A polémica do tráfico de órgãos humanos em Moçambique
Gerhard Seibert
Cento dos Estudos Africanos e Asiáticos (CEAA)
Instituto de Investigação Científica Tropical (IICT), Lisboa
mailseibert@yahoo.com

No início deste ano a missionária católica brasileira Elilda Santos em Nampula denunciou o alegado tráfico de órgãos humanos e o desaparecimento de crianças, muitos destas teriam sido mais tarde encontradas mortas, sem órgãos internos. A freira sugeriu que estrangeiros brancos estavam envolvidos num tal negócio. Esta acusação foi divulgada através dos media internacionais. Vários representantes da Igreja Católica em Moçambique mostraram a sua preocupação perante as afirmações pedindo uma investigação pelas autoridades competentes. Consequentemente o caso foi discutido na Assembleia Nacional em Maputo e o Procurador Geral da República moçambicano mandou investigar as alegações da brasileira. O relatório desta investigação não confirmou as afirmações da missionária. Não obstante, na imprensa portuguesa continuaram aparecer vários artigos sobre crianças desaparecidas em Nampula e o tráfico de órgãos humanos para transplantes médicos. Alguns artigos também levantaram a questão da mutilação de corpos humanos e da extracção de órgãos para chamados "rituais satânicos", também em outras zonas de Moçambique. Mais tarde as afirmações da brasileira foram relacionados com um conflito sobre um terreno concedido pelas autoridades de Nampula para um casal branco para a criação de frangos. Alguns artigos apareceram que questionaram a credibilidade que freira brasileira. Outros chamaram a atenção ao papel de boatos nas afirmações sobre o tráfico de órgãos humanos recordando episódios de anos anteriores quando na mesma zona uma onda de rumores persistentes sobre a existência de "chupa-sangues" tinham aterrorizado a população. Ao mesmo tempo apareceram novas notícias sobre corpos mutilados para fins de feitiçaria, encontrados em várias partes de Moçambique.

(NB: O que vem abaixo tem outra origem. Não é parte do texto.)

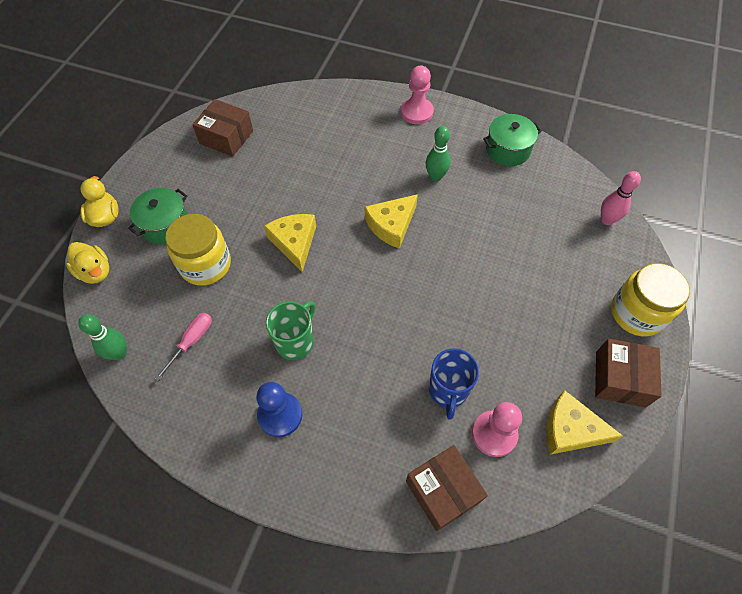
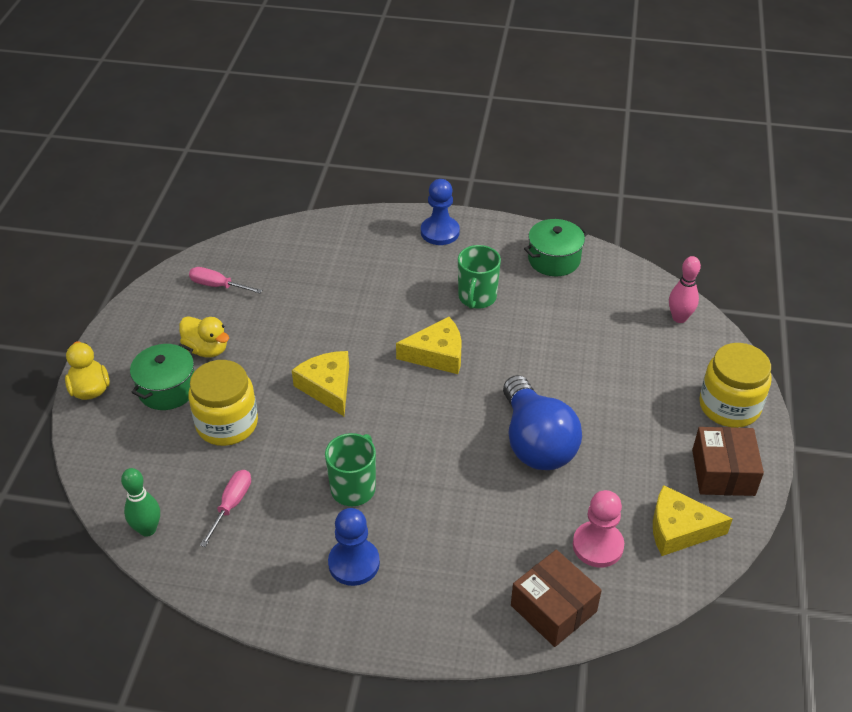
camera: 10 degrees left, 15 degrees down
yellow duck [66,242,109,284] -> yellow duck moved to [179,316,229,357]
brown box [192,99,253,157] -> pink screwdriver [189,267,262,293]
yellow cheese [365,194,418,249] -> yellow cheese turned 135 degrees counterclockwise [396,317,462,374]
pink pawn [401,66,434,124] -> blue pawn [421,179,460,245]
green bowling pin [426,126,450,182] -> green mug [458,245,501,309]
blue mug [429,348,479,420] -> none
none -> blue light bulb [503,375,582,470]

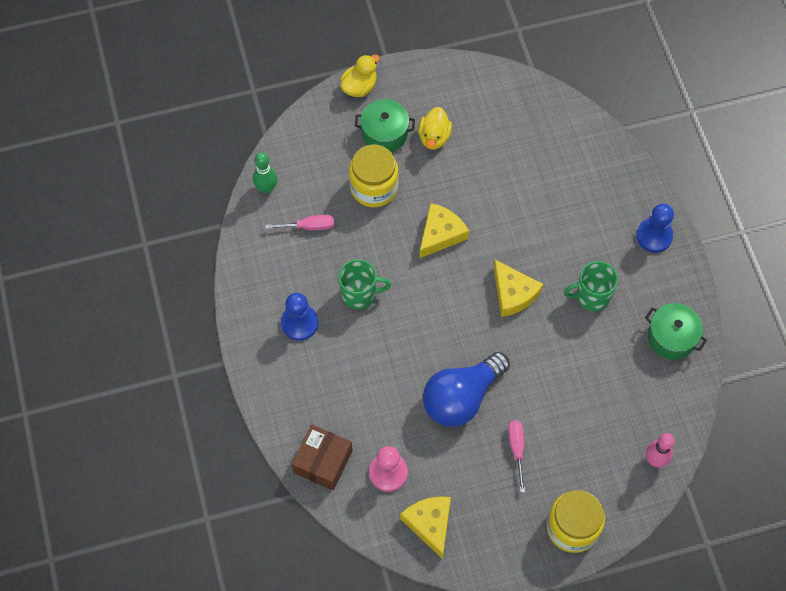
camera: 65 degrees right, 20 degrees up
pink screwdriver [189,267,262,293] -> pink screwdriver moved to [508,420,525,493]
brown box [692,427,764,496] -> none

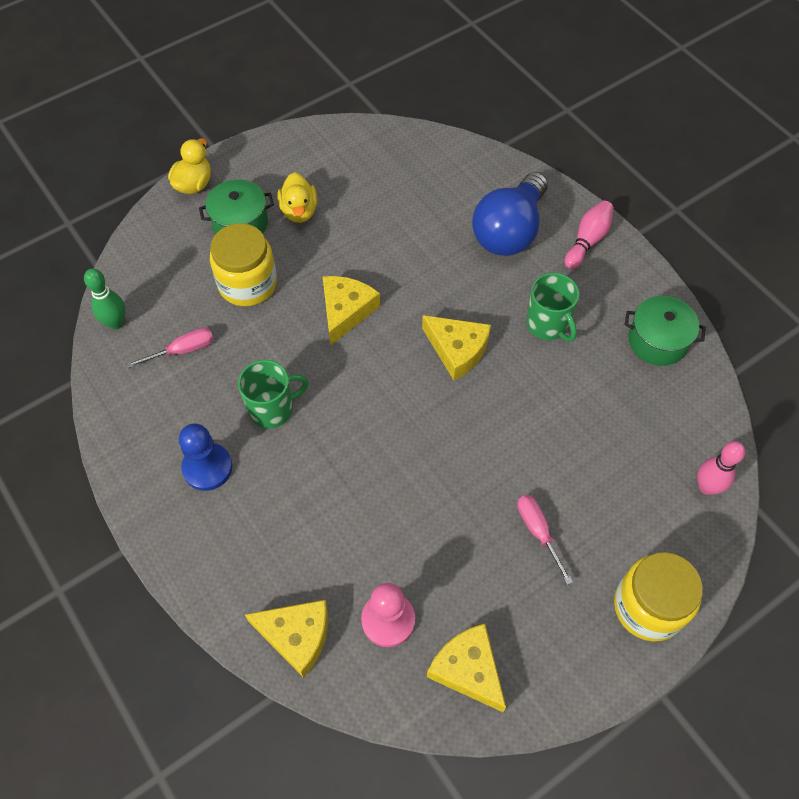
camera: 20 degrees left, 5 degrees down
brown box [292,425,353,490] -> yellow cheese [245,600,328,678]
blue light bulb [423,352,510,427] -> blue light bulb moved to [472,172,548,256]
green mug [564,261,618,311] -> green mug turned 90 degrees counterclockwise [526,273,579,342]
blue pawn [636,204,674,253] -> pink bowling pin [564,201,614,269]

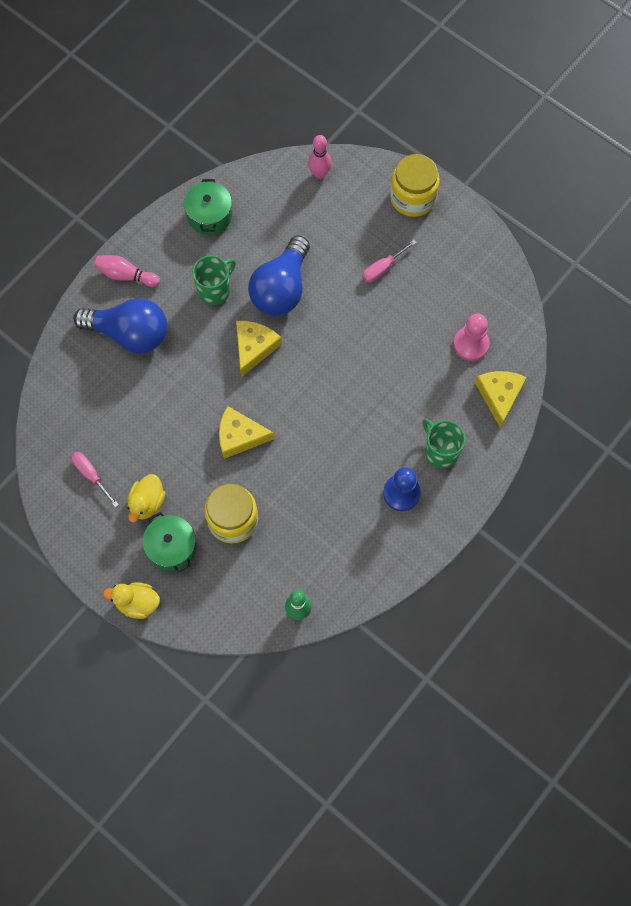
camera: 105 degrees left, 10 degrees up
pink screwdriver [126,328,213,368] -> pink screwdriver moved to [71,452,119,508]
green mug [238,360,309,429] -> green mug moved to [422,419,465,469]
yellow duck [277,172,317,223] -> yellow duck turned 135 degrees clockwise [128,474,165,522]
yellow cheese [427,624,506,712] -> none
none -> blue light bulb [248,235,310,316]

Partindo da recente polémica sobre o alegado tráfico de órgãos humanos e a mutilação de corpos em Nampula esta comunicação discuta várias questões ligadas a este caso, entre as quais a suposta utilização de órgãos humanos em determinados rituais tradicionais. Mais fácil é confirmar a crença na feitiçaria, a sua prática e o medo que as pessoas têm disso. Mas qual é a importância e o papel das crenças tradicionais no oculto na vida diária das pessoas? Como se relaciona a sua ocorrência com conflitos locais ou as mudanças sócio-económicas em Moçambique? Qual é a relação das práticas ocultas com os processos da modernização e com a modernidade? Estas são algumas das questões abordadas nesta comunicação.